* INSTRUCTIONS TO FOLLOW *
Put every line of text in the data below into a numbered list, skipping blank lines. Leave the pictures out of your answer.

* RECORDS PROVIDED *
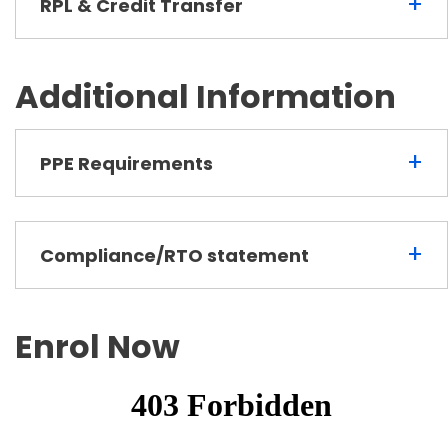
+
RPL & Credit Transfer
Additional Information
+
PPE Requirements
+
Compliance/RTO statement
Enrol Now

* RESPONSE AREA *
1. +
2. RPL & Credit Transfer
3. Additional Information
4. +
5. PPE Requirements
6. +
7. Compliance/RTO statement
8. Enrol Now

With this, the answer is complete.